L’unico motivo che censura la seconda ragione della decisione è appunto il quarto, che può essere esaminato preliminarmente e risulta non meritevole di accoglimento.

Con esso infatti si impugna la sentenza con un motivo inammissibilmente promiscuo che contiene la contemporanea deduzione di violazioni di legge e di vizi di motivazione, senza alcuna adeguata indicazione di quale errore, tra quelli dedotti, sia riferibile ai singoli vizi che devono essere riconducibili ad uno di quelli tipicamente indicati dall’art. 360 c.p.c., comma 1, così non consentendo una corretta identificazione del devolutum e dando luogo all’impossibile convivenza, in seno al medesimo motivo di ricorso, “di censure caratterizzate da… irredimibile eterogeneità” (Cass. SS.UU. n. 26242 del 2014; cfr anche Cass. SS.UU. n. 17931 del 2013; conf., da ultimo, Cass. n. 14317 del 2016).

Inoltre, quanto all’omesso esame di un fatto decisivo, con esso si contesta l’accertamento di una volontà negoziale riservato al giudice di merito e non sindacabile oltre i limiti del novellato dell’art. 360 c.p.c., n. 5, che nella specie il Collegio non reputa travalicati alla stregua della rigorosa interpretazione offerta da questa Corte a Sezioni Unite con le sentenze nn. 8053 e 8054 del 2014.

Il patto aggiuntivo risulta di poi comunque sottoscritto dalle parti – secondo la ricostruzione fattuale della Corte territoriale non censurabile in questa sede- in forma espressa, nè risulta, dal corpo del motivo, quando e come sarebbe stato impugnato ai sensi dell’art. 2113 c.c.. Nè tanto meno, in disparte del carattere di novità delle doglianze, appare meramente potestativa una condizione che subordina l’assunzione al superamento della prova della guida del motomezzo necessario per lo svolgimento delle mansioni per le quali la M. avrebbe dovuto essere assunta, non essendo altresì mossa alcuna contestazione in ordine al fatto che la prova non era stata superata, nè che la stessa fosse stata correttamente espletata.

Il rigetto di tale motivo rende immediatamente inammissibili gli altri, riguardanti l’altra ratto decidendi.
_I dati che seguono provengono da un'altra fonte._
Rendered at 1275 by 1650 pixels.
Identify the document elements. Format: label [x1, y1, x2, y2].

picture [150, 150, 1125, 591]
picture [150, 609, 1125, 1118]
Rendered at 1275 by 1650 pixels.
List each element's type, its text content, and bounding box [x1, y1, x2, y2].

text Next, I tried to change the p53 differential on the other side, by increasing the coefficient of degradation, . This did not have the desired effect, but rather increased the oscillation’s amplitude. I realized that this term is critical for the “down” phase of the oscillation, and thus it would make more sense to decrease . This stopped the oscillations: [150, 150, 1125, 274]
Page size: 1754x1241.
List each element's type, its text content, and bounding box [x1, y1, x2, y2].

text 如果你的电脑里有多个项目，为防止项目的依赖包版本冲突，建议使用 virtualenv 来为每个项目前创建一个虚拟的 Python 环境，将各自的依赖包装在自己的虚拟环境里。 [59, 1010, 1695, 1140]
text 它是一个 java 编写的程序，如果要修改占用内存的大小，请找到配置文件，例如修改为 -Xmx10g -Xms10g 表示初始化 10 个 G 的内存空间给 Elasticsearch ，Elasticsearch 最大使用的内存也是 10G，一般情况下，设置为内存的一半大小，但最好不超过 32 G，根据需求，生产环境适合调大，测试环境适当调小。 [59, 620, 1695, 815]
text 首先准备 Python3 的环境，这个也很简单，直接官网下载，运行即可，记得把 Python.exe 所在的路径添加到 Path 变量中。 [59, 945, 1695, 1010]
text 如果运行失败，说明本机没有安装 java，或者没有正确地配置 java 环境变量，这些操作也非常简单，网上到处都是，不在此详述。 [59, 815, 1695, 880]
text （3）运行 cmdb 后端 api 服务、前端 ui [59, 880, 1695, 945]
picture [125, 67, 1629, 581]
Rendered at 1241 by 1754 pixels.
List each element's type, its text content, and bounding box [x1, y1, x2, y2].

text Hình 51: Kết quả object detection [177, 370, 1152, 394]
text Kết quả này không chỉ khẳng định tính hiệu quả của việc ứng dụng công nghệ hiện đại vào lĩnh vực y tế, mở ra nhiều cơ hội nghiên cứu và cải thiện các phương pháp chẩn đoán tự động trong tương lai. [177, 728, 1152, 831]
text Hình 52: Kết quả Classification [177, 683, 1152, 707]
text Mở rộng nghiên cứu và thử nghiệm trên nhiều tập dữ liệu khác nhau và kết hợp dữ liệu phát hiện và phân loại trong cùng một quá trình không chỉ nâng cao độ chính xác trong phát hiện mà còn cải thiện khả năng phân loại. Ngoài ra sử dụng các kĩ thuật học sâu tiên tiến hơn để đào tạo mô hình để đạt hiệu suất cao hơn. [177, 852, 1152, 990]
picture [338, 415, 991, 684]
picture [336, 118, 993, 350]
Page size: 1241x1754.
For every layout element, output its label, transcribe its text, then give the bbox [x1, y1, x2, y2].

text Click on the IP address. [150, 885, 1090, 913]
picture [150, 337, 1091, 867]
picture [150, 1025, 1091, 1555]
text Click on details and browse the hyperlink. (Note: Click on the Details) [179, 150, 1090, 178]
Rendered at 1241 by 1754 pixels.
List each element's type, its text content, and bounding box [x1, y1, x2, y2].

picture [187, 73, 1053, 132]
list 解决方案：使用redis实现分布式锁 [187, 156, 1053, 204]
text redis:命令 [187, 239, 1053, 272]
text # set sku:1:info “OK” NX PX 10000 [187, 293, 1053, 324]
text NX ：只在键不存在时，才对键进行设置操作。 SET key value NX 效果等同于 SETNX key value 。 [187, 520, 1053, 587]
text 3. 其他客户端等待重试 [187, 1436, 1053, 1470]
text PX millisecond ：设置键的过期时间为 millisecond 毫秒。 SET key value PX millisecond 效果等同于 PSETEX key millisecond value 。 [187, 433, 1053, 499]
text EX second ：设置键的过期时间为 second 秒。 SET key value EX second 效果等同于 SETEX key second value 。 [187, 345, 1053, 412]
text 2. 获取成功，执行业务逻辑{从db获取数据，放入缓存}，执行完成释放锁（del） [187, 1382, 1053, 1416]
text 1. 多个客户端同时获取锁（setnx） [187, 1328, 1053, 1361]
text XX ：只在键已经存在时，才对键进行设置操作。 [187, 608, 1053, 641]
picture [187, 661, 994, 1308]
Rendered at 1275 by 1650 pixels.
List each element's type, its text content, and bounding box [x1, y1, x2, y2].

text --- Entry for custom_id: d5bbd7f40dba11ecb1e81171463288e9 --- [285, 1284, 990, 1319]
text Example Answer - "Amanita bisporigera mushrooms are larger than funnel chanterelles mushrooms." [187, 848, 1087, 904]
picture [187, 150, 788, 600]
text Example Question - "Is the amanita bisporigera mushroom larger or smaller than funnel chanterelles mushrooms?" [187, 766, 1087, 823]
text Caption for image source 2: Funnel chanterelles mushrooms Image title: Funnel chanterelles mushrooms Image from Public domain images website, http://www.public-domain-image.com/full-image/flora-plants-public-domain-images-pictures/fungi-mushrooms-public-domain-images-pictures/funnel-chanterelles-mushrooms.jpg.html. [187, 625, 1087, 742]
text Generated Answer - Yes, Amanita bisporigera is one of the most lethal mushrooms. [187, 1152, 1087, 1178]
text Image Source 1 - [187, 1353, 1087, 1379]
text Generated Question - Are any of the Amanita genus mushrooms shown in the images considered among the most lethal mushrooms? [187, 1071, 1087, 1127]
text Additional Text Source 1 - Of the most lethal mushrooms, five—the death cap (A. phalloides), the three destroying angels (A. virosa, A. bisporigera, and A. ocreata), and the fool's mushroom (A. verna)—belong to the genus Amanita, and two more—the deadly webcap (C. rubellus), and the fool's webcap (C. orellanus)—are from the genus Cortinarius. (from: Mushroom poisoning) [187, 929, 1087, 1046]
Invero – sulla scorta della giurisprudenza di questa Corte, secondo cui, qualora la sentenza impugnata sia basata su una motivazione strutturata in una pluralità di ordini di ragioni, convergenti o alternativi, autonomi l’uno dallo altro, e ciascuno, di per sè solo, idoneo a supportare il relativo dictum, la resistenza di una di queste rationes agli appunti mossigli con l’impugnazione comporta che la decisione deve essere tenuta ferma sulla base del profilo della sua ratto non, o mal, censurato privando in tal modo l’impugnazione dell’idoneità al raggiungimento del suo obiettivo funzionale, rappresentato dalla rimozione della pronuncia contestata (cfr., in merito, ex multis, Cass. n. 4349 del 2001, Cass. n. 4424 del 2001; Cass. n. 24540 del 2009) – può altresì ritenersi nel caso di specie che se l’indicata seconda ragione della decisione “resiste” all’impugnazione proposta dalla ricorrente è del tutto ultronea la verifica di ogni ulteriore censura, perchè l’eventuale accoglimento di tutte o di una di esse non condurrebbe mai alla cassazione della sentenza gravata.

5. – Conclusivamente il ricorso va respinto. Le spese seguono secondo legge la soccombenza liquidate come da dispositivo. Occorre dare atto altresì della sussistenza dei presupposti di cui al D.P.R. n. 115 del 2002, art. 13, comma 1 quater, come modificato dalla L. n. 228 del 2012, art. 1, comma 17.

PQM

La Corte rigetta il ricorso e condanna parte ricorrente al pagamento delle spese liquidate in Euro 4.600,00, di cui Euro 100,00 per esborsi, oltre accessori secondo legge e spese generali al 15%.

Ai sensi del D.P.R. n. 115 del 2002, art. 13, comma 1 quater, dà atto della sussistenza dei presupposti per il versamento, da parte della ricorrente, dell’ulteriore importo a titolo di contributo unificato pari a quello dovuto per il ricorso a norma dello stesso art. 13, comma 1 bis.

Così deciso in Roma, nella Camera di Consiglio, il 16 novembre 2016.